Some days you get the bull, as the saying goes, and sometimes you get the horns. After an exhausting run-up to the Clearwater 70.3 race, I've come down with the flu. I don't think I have the pig, but it's been pretty exhausting, and I've decided not to head back to Florida for my yearly tangle with the world's best. Strangely, I'm not too bummed about this decision. My first year in Clearwater I ran 3:59:57 and came in 24th. Last year it was 3:59:11 and 27th. This year there are 85 professionals in the men's field, and I don't think I'm much of a different athlete than I was 12 months ago. The answer? Shut down the season, take some time to just ride Cyclocross, and try to refocus on what needs to change for next year. After three years in the professional field, I'm ready for a change. On the good side, I've picked up a sweet sponsorship deal with nuun. I love nuun, and am extremely excited to represent them next year. On long 5 and 6 hour rides, using nuun is the only thing that keeps me feeling relatively normal. Since I'm making the move up in distance to IM racing, being normal for 8-9 hour training days will be crucial, and I'm excited to have as much nuun as I can dissolve.

The Swim: I've still got a bit of a monkey on my back about the swim. Although I swam relatively well (for me) at Austin, coming out of the water in 25:53 (my first sub 26 minute swim) I still gave up three minutes to Brian Fleischman and 2:30 to Richie Cunningham, the eventual winner.

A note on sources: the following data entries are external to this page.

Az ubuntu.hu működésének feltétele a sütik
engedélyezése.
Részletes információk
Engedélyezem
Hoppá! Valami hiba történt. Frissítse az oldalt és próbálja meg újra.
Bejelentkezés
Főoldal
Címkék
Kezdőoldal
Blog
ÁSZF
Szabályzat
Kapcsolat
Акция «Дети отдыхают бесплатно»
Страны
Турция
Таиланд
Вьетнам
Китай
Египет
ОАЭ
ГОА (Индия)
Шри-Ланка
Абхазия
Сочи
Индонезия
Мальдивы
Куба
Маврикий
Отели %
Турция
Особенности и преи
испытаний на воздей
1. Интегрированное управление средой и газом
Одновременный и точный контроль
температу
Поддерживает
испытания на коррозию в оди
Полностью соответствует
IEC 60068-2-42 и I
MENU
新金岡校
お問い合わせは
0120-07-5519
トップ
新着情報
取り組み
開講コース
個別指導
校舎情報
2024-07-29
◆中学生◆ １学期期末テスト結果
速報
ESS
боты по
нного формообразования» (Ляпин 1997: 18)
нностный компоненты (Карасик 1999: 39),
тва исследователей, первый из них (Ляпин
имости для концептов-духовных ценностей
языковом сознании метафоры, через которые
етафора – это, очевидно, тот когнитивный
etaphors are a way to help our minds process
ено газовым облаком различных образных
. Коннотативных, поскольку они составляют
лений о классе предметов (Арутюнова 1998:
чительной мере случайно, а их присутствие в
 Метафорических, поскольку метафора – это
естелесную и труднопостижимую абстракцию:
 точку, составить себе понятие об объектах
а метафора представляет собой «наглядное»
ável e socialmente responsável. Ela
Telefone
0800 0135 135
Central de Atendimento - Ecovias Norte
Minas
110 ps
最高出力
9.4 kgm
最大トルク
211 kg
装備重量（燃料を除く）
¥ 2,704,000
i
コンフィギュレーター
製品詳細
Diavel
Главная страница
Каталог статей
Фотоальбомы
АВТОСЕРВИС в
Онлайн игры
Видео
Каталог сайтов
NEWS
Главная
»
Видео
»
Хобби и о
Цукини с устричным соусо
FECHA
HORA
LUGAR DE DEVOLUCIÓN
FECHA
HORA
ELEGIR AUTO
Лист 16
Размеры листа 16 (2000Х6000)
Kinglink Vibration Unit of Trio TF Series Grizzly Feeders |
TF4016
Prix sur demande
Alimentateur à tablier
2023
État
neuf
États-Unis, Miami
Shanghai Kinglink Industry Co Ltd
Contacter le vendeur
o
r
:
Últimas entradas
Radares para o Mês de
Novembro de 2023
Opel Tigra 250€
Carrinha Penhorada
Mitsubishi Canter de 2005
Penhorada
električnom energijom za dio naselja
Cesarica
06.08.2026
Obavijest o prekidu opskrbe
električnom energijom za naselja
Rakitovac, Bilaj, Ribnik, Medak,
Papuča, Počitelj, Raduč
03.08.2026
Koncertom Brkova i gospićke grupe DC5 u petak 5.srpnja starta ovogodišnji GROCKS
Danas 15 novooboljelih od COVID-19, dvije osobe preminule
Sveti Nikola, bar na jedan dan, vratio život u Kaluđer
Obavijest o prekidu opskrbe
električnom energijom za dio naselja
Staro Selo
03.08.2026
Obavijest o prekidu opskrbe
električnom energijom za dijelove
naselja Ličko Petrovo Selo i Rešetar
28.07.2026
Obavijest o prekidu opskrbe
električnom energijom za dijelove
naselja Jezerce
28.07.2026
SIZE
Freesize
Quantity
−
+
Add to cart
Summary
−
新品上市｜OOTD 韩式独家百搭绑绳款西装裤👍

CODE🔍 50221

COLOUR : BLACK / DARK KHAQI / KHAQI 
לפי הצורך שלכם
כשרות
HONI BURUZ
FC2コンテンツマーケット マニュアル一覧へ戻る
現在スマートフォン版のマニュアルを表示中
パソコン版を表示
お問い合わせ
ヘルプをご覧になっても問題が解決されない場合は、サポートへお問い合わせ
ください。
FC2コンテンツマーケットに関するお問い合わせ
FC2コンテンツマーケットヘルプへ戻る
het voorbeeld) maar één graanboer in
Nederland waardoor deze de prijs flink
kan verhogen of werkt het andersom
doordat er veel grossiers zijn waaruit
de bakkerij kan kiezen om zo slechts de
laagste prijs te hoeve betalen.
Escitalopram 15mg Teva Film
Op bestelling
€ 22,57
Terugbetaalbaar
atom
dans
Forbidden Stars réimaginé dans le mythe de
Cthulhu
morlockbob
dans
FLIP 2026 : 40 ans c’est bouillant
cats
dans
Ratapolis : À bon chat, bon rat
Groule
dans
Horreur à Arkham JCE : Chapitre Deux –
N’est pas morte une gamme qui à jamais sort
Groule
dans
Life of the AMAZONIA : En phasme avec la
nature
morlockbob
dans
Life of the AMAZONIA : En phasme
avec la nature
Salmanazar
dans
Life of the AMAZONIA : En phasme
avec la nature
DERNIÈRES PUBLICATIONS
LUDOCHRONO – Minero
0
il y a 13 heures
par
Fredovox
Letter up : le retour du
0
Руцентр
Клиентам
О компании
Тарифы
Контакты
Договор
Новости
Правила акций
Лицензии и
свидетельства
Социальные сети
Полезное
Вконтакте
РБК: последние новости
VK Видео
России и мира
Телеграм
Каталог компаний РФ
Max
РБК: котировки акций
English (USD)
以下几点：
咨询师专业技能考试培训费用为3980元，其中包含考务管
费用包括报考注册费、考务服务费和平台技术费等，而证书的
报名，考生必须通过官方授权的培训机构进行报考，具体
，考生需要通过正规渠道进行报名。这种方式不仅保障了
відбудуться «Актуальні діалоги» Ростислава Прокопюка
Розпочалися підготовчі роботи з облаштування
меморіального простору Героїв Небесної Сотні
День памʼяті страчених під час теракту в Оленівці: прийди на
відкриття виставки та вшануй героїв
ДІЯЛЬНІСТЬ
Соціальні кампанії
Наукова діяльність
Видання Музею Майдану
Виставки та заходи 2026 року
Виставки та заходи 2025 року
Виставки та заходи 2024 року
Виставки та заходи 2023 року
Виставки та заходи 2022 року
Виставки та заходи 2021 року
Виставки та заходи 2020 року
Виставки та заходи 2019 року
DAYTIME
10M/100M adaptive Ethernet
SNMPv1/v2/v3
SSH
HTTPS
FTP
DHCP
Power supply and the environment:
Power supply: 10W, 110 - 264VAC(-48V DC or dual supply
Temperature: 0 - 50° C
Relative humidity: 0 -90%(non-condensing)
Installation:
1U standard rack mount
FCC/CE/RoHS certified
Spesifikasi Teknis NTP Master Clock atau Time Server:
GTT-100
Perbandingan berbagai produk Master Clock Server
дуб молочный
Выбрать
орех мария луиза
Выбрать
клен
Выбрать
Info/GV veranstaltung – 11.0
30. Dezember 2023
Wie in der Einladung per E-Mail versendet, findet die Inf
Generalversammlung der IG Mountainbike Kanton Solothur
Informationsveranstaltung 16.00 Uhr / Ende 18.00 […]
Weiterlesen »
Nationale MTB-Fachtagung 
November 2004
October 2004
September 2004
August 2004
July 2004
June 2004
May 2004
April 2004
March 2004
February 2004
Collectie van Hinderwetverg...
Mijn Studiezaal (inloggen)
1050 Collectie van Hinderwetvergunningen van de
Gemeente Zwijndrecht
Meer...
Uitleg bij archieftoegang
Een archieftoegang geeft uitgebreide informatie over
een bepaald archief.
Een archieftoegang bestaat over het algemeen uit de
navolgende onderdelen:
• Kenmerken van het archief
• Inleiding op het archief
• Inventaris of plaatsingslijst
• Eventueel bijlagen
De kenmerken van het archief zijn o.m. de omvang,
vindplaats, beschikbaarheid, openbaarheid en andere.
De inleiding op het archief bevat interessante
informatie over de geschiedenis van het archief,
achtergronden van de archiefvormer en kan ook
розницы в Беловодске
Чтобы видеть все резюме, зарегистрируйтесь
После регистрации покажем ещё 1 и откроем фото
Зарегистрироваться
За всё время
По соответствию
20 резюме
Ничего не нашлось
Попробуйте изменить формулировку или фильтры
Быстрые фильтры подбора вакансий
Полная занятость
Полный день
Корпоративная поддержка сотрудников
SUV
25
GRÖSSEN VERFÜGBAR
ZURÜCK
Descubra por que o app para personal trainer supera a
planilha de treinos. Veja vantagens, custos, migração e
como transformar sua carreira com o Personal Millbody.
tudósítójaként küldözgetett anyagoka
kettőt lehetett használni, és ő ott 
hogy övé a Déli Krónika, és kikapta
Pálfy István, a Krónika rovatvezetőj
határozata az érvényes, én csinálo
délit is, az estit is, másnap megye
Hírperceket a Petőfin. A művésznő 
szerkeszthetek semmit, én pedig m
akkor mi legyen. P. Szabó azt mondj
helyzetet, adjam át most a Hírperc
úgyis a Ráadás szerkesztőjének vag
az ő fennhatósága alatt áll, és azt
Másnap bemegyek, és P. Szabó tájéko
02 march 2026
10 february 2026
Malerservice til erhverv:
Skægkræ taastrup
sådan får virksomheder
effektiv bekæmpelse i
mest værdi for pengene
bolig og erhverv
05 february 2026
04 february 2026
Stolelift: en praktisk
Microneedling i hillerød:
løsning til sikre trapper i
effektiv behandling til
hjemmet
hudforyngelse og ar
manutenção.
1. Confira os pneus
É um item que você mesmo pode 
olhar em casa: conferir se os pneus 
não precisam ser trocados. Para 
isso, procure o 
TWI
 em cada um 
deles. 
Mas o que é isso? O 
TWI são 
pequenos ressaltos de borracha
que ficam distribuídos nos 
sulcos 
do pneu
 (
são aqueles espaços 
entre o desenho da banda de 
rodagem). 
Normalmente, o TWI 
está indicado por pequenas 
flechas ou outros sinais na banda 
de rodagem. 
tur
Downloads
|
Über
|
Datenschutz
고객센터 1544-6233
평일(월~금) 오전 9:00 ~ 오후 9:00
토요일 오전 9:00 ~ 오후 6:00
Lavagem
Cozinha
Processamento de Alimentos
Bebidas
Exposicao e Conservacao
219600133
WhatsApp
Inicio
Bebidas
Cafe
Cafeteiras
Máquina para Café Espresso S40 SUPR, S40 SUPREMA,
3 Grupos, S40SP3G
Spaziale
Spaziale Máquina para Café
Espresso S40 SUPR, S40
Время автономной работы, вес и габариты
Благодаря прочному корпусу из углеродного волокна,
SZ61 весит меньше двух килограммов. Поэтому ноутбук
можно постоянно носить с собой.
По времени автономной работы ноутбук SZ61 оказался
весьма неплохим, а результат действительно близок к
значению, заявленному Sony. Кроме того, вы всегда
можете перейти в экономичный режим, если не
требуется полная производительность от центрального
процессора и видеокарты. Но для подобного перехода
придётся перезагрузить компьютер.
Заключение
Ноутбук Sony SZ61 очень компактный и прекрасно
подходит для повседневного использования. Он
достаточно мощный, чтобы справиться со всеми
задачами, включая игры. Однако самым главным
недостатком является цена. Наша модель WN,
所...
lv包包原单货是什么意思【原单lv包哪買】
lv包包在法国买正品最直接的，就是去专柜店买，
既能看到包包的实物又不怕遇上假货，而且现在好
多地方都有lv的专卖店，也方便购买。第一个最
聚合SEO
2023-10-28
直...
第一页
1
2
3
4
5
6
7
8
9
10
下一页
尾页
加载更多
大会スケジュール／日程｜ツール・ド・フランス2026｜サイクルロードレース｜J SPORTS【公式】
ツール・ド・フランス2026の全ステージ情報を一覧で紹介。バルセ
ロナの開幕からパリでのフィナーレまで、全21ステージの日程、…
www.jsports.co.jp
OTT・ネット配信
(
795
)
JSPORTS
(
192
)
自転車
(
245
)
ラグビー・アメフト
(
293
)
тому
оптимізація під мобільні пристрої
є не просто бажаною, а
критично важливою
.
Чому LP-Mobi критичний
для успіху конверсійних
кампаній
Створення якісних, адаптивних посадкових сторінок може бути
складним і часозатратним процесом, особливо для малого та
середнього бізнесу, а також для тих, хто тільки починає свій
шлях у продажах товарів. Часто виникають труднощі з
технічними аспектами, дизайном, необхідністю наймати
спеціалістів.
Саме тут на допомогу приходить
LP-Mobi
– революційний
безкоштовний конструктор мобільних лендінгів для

Swimming for time just doesn't work in the pro field. You have to swim with the leaders, no questions asked. This will be my big goal for the off-season. The swim, although it doesn't matter too much time-wise, really sets the tone for your day. Come out a little behind and you feel like you've got ground to make up. Also, the whole "out of sight, out of mind" attitude comes into play.

The Bike: This is where I need the least improvement, but I'm not putting up the crushing bike splits I used to. I'd rather think of myself in terms of a Chris Lieto or TJ Tollaksen, so picking up a few minutes on the bike is another goal. It means more time at that 332-350 watt range that's just above my threshold.

The Run: Yikes, I don't even know where to start. More volume? More intensity? Both? Lose 10 pounds? The run is really my bogey, and I need to sort it out. Giving up 12 minutes to the leaders in 13.1 miles is just not good enough.

Still, the off-season is a lovely time. You get to rest, refocus, and put next year's goals into play. I'm looking forward to five straight weeks of Cyclocross and my first trip to Cross Nationals since 2006.